Rorty, gracias a su formación en la tradición de la filosofía analítica angloamericana y su vinculación con el pensamiento centroeuropeo, lograba como ningún otro filosofo contemporáneo convocar a estudiantes con intereses diversos, desde la analítica dura a la literatura y la poesía. Para él, integrar diversas corrientes en sus investigaciones filosóficas le resultaba natural, estaba particularmente dotado para resistir ante la amenaza constante que acecha a toda filosofía (desde dentro) de convertirse en ideología, en una militancia totalitaria y sesgada.

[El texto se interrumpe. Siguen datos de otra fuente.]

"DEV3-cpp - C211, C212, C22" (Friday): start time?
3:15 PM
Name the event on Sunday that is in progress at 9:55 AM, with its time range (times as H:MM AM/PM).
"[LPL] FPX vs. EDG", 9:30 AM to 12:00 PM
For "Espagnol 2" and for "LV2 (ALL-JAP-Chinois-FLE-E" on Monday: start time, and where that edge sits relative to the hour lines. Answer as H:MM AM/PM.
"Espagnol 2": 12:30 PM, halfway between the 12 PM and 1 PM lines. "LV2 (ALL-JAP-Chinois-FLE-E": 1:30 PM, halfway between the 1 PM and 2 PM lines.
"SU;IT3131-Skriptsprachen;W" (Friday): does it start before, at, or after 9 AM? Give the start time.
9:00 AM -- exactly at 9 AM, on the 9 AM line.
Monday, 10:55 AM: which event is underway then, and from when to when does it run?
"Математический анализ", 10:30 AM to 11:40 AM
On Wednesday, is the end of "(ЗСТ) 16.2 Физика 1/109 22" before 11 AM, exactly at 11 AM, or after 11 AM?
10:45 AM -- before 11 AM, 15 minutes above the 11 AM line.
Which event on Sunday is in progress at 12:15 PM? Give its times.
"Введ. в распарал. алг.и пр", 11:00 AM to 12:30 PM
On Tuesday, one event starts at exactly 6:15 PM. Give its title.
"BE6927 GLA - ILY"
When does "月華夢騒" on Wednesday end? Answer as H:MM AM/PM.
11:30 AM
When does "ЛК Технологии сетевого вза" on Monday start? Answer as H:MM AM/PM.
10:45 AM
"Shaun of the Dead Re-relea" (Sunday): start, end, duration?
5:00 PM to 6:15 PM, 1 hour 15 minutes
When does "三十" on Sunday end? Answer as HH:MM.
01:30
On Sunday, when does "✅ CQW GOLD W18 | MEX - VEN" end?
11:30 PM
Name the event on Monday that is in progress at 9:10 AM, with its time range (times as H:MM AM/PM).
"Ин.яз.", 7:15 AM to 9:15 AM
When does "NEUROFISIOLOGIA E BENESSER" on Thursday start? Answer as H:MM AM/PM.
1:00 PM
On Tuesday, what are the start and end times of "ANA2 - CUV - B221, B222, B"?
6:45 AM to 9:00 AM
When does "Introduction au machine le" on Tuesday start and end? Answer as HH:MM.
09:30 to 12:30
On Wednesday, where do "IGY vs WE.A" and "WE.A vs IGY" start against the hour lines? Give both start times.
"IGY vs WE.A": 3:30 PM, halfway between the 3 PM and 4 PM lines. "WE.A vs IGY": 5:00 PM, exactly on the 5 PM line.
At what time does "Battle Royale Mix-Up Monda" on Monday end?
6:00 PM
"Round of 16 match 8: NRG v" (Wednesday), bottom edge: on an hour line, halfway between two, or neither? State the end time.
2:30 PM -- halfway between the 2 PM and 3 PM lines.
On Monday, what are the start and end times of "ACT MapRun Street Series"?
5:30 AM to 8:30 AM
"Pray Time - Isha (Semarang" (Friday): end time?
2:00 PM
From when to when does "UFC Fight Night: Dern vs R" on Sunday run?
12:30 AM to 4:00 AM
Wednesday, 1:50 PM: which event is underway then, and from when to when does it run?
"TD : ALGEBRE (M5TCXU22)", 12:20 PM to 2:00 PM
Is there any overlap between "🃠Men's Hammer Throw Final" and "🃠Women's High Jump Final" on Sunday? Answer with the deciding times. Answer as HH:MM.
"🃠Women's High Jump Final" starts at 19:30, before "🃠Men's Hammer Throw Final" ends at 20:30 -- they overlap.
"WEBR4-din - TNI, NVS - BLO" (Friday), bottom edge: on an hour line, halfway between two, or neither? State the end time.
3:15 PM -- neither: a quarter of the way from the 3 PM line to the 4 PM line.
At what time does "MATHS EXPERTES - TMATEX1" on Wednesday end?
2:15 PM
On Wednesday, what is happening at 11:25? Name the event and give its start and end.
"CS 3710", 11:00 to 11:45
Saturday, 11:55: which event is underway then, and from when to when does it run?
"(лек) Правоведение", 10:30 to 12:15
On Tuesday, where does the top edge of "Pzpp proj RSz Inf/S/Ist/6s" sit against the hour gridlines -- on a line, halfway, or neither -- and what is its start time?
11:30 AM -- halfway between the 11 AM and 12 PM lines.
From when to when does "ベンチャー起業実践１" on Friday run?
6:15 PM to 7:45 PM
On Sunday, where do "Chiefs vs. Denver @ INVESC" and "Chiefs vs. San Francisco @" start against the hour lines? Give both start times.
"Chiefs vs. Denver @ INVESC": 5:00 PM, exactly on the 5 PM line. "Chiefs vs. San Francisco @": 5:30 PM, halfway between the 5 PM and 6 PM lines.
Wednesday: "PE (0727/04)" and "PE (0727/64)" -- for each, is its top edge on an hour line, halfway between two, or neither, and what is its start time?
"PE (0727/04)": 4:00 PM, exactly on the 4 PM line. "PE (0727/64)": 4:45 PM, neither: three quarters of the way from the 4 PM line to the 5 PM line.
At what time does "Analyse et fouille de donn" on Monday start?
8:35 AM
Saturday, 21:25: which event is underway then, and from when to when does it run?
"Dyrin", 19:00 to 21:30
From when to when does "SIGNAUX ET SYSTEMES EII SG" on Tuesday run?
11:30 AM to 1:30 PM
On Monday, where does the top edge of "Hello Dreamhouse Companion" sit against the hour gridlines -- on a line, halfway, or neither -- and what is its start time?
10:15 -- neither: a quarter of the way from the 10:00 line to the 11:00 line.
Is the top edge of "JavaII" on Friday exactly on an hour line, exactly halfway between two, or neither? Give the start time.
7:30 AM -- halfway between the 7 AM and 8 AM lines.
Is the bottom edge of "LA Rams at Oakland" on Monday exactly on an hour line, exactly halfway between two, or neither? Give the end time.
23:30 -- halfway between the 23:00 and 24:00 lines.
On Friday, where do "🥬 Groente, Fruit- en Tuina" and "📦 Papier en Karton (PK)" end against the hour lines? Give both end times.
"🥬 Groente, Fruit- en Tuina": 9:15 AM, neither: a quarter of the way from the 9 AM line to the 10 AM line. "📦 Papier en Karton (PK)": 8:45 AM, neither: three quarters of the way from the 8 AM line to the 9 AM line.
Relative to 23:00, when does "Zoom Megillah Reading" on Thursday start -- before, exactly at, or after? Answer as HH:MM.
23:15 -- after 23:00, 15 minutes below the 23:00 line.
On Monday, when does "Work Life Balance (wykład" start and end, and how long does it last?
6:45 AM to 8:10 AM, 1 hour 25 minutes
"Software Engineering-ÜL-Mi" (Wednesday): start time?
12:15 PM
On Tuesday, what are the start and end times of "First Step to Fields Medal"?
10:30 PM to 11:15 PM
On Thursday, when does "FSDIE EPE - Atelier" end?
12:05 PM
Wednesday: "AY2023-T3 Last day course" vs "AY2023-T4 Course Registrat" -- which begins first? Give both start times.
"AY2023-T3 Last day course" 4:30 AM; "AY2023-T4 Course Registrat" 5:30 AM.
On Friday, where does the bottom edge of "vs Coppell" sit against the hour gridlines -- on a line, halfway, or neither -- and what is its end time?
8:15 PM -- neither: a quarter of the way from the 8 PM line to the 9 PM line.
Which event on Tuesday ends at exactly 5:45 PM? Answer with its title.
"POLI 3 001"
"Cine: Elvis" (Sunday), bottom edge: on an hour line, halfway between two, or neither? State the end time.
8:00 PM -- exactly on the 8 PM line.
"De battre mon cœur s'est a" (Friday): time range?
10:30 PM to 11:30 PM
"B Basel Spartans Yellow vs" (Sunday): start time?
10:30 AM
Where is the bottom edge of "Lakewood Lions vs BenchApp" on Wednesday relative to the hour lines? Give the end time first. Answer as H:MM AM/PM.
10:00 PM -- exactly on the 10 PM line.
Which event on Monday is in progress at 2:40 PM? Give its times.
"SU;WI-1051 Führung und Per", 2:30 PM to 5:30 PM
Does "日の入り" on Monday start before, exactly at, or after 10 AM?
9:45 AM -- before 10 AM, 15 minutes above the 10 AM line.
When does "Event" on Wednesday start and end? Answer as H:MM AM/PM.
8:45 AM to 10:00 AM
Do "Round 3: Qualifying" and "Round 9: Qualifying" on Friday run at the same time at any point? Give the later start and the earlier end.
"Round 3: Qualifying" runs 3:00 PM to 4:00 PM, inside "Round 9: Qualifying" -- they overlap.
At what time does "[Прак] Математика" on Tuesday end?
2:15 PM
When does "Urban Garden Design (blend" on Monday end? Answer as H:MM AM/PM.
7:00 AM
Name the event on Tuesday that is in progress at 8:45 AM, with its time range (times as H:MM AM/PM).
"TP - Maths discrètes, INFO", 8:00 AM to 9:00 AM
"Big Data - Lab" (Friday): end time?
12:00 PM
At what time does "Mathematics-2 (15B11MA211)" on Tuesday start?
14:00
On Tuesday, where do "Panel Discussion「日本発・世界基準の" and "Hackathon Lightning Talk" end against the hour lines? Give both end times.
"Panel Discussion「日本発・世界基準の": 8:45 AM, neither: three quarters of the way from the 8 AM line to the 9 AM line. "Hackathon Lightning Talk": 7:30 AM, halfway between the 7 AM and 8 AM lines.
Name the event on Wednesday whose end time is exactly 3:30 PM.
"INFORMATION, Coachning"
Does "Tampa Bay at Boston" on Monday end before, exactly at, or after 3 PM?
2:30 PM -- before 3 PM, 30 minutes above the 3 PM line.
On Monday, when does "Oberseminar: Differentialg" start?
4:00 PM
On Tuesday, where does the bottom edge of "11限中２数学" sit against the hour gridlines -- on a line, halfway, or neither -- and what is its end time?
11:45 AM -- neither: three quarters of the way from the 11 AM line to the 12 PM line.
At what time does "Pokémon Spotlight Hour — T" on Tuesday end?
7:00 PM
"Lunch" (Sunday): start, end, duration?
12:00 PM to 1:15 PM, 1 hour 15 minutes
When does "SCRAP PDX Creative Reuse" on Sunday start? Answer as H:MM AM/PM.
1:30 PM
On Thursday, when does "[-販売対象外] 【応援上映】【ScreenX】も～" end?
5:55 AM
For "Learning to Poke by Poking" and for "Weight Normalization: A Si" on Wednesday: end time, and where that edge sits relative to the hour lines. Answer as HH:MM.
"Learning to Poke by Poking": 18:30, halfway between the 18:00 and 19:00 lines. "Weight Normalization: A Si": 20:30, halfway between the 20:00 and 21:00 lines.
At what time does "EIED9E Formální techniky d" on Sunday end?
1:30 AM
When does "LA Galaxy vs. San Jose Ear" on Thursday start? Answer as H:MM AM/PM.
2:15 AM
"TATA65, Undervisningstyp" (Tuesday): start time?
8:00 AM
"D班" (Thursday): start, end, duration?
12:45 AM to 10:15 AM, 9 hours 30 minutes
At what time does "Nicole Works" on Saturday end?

Rorty, en cambio, concedía a sus ideas el carácter de modestas descripciones, provisorias y contingentes, aún cuando se esforzaba por seducir a sus interlocutores, jamás rozó el dogmatismo ni hizo adoctrinamiento ni proselitismo de lo que ya se dejaba entrever como una Filosofía de nuevo cuño, un nuevo estilo de encarar las cosas, lo que luego vendría a ser el neo-pragmatismo, donde hablar del mundo —más allá de toda ingenuidad realista— vino a ser simplemente valerse de las metáforas favoritas de uno para realizar un arreglo del mundo, para construir una narrativa exitosa, una que funcione, estamos, no hay que olvidarlo, ante el heredero de la tradición pragmatista norteamericana. Rorty desde este suelo ha dialogado con las grandes corrientes filosóficas contemporáneas, desde la filosofía analítica a la teoría crítica, y con sus grandes autores, desde Martin Heidegger hasta John Rawls.